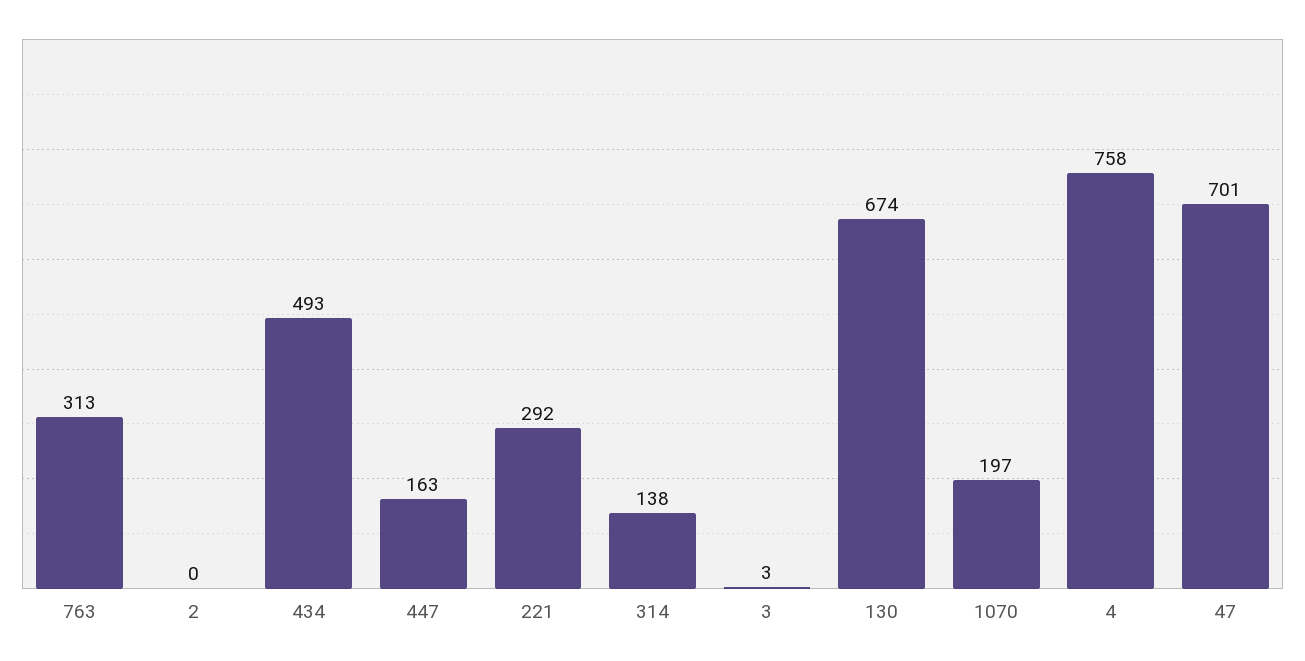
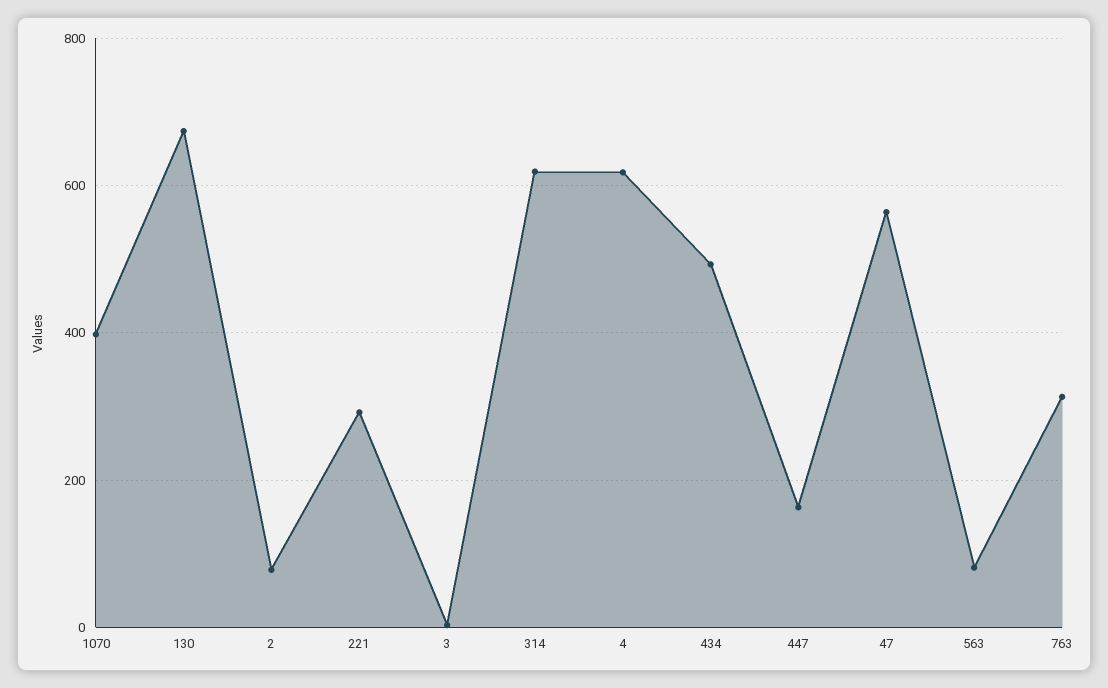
  {
    "763": 313,
-   "2": 0,
+   "2": 80,
    "434": 493,
    "447": 163,
    "221": 292,
-   "314": 138,
+   "314": 620,
    "3": 3,
    "130": 674,
-   "1070": 197,
+   "1070": 400,
-   "4": 758,
+   "4": 620,
-   "47": 701
+   "47": 560,
+   "563": 80
  }

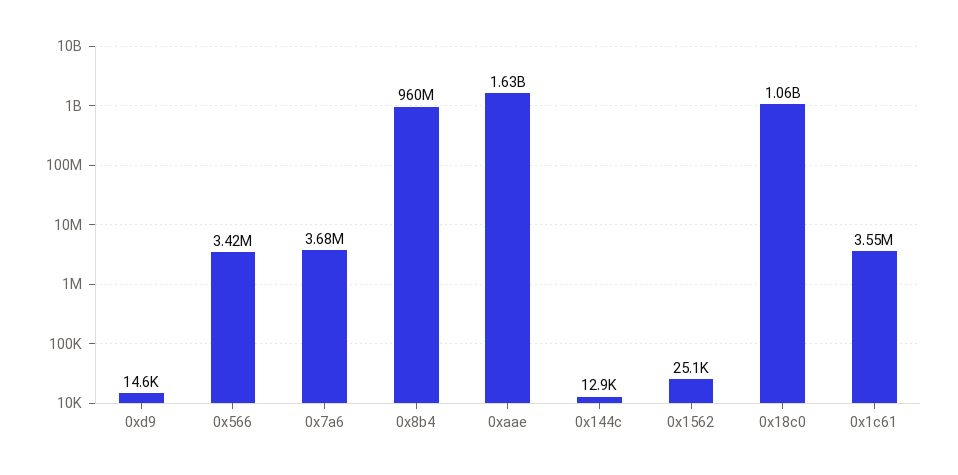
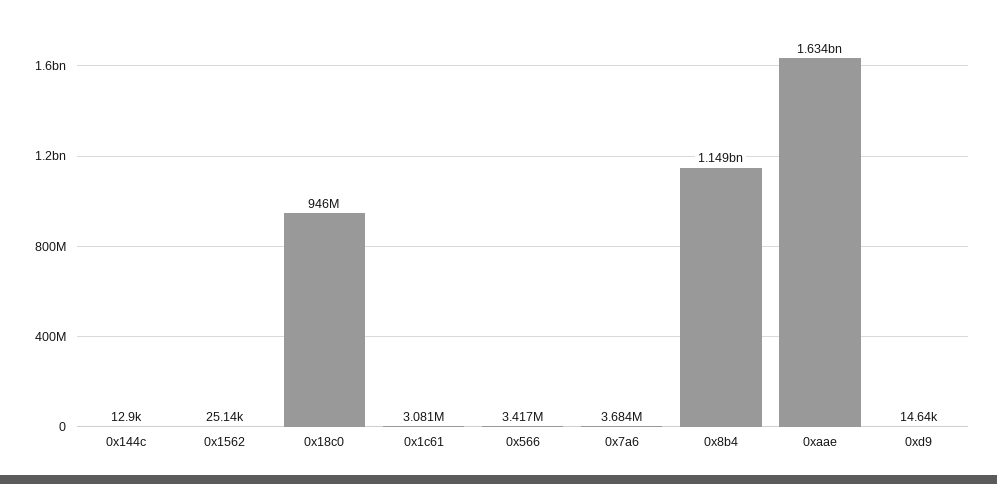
  {
    "0xd9": 14640,
    "0x566": 3417000,
    "0x7a6": 3684000,
-   "0x8b4": 960000000,
+   "0x8b4": 1149000000,
    "0xaae": 1634000000,
    "0x144c": 12900,
    "0x1562": 25140,
-   "0x18c0": 1060000000,
+   "0x18c0": 946000000,
-   "0x1c61": 3550000
+   "0x1c61": 3081000
  }

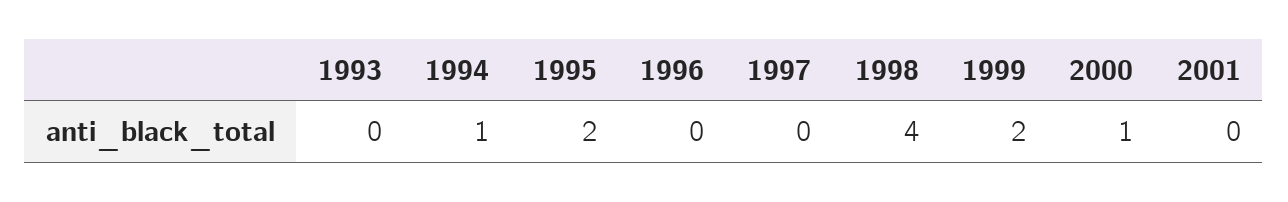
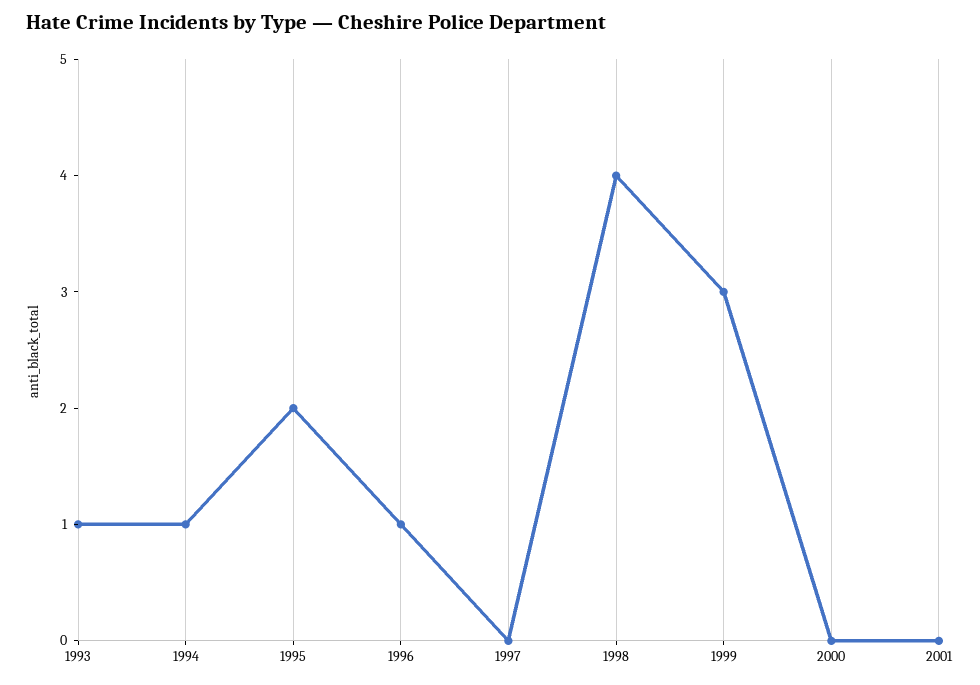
  {
-   "1993": 0,
+   "1993": 1,
    "1994": 1,
    "1995": 2,
-   "1996": 0,
+   "1996": 1,
    "1997": 0,
    "1998": 4,
-   "1999": 2,
+   "1999": 3,
-   "2000": 1,
+   "2000": 0,
    "2001": 0
  }

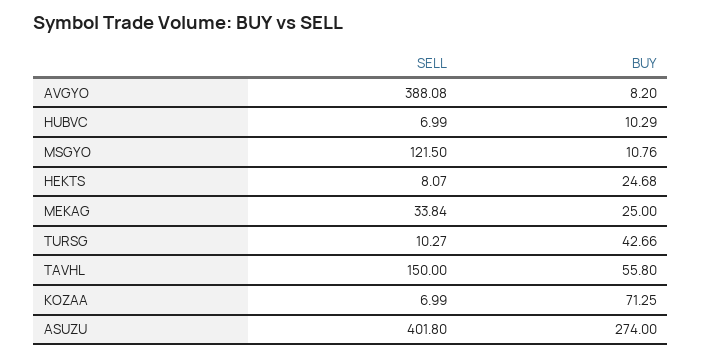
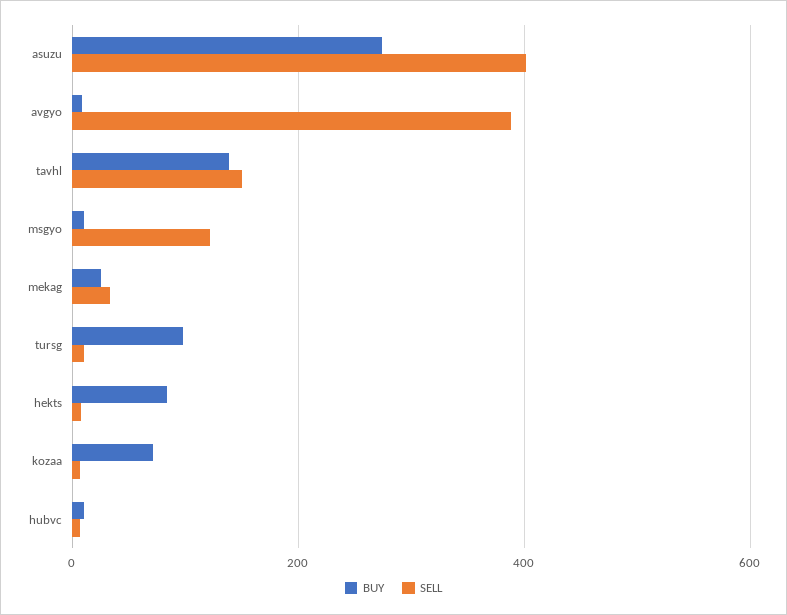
  {
    "SELL": {
      "AVGYO": 388.08,
      "HUBVC": 6.99,
      "MSGYO": 121.5,
      "HEKTS": 8.07,
      "MEKAG": 33.84,
      "TURSG": 10.27,
      "TAVHL": 150,
      "KOZAA": 6.99,
      "ASUZU": 401.8
    },
    "BUY": {
      "AVGYO": 8.2,
      "HUBVC": 10.29,
      "MSGYO": 10.76,
-     "HEKTS": 24.68,
+     "HEKTS": 80,
      "MEKAG": 25,
-     "TURSG": 42.66,
+     "TURSG": 100,
-     "TAVHL": 55.8,
+     "TAVHL": 140,
      "KOZAA": 71.25,
      "ASUZU": 274
    }
  }

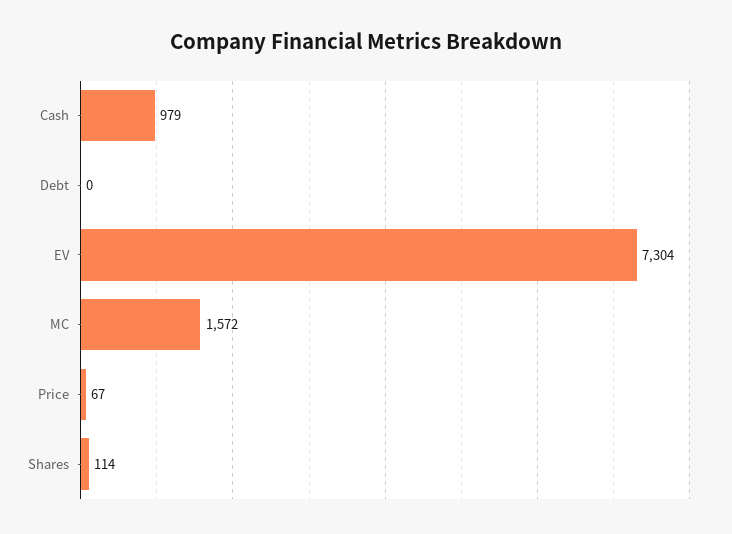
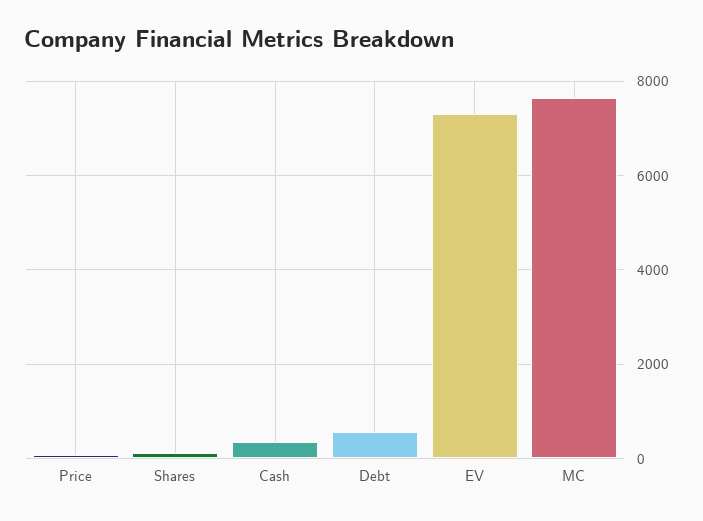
  {
-   "Cash": 979,
+   "Cash": 400,
-   "Debt": 0,
+   "Debt": 600,
    "EV": 7304,
-   "MC": 1572,
+   "MC": 7600,
    "Price": 67,
    "Shares": 114
  }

-- The task --
The full listing must come back exactly as written, with its pictures left out.

-- Reply --
  {
    "763": 313,
-   "2": 0,
+   "2": 80,
    "434": 493,
    "447": 163,
    "221": 292,
-   "314": 138,
+   "314": 620,
    "3": 3,
    "130": 674,
-   "1070": 197,
+   "1070": 400,
-   "4": 758,
+   "4": 620,
-   "47": 701
+   "47": 560,
+   "563": 80
  }

  {
    "0xd9": 14640,
    "0x566": 3417000,
    "0x7a6": 3684000,
-   "0x8b4": 960000000,
+   "0x8b4": 1149000000,
    "0xaae": 1634000000,
    "0x144c": 12900,
    "0x1562": 25140,
-   "0x18c0": 1060000000,
+   "0x18c0": 946000000,
-   "0x1c61": 3550000
+   "0x1c61": 3081000
  }

  {
-   "1993": 0,
+   "1993": 1,
    "1994": 1,
    "1995": 2,
-   "1996": 0,
+   "1996": 1,
    "1997": 0,
    "1998": 4,
-   "1999": 2,
+   "1999": 3,
-   "2000": 1,
+   "2000": 0,
    "2001": 0
  }

  {
    "SELL": {
      "AVGYO": 388.08,
      "HUBVC": 6.99,
      "MSGYO": 121.5,
      "HEKTS": 8.07,
      "MEKAG": 33.84,
      "TURSG": 10.27,
      "TAVHL": 150,
      "KOZAA": 6.99,
      "ASUZU": 401.8
    },
    "BUY": {
      "AVGYO": 8.2,
      "HUBVC": 10.29,
      "MSGYO": 10.76,
-     "HEKTS": 24.68,
+     "HEKTS": 80,
      "MEKAG": 25,
-     "TURSG": 42.66,
+     "TURSG": 100,
-     "TAVHL": 55.8,
+     "TAVHL": 140,
      "KOZAA": 71.25,
      "ASUZU": 274
    }
  }

  {
-   "Cash": 979,
+   "Cash": 400,
-   "Debt": 0,
+   "Debt": 600,
    "EV": 7304,
-   "MC": 1572,
+   "MC": 7600,
    "Price": 67,
    "Shares": 114
  }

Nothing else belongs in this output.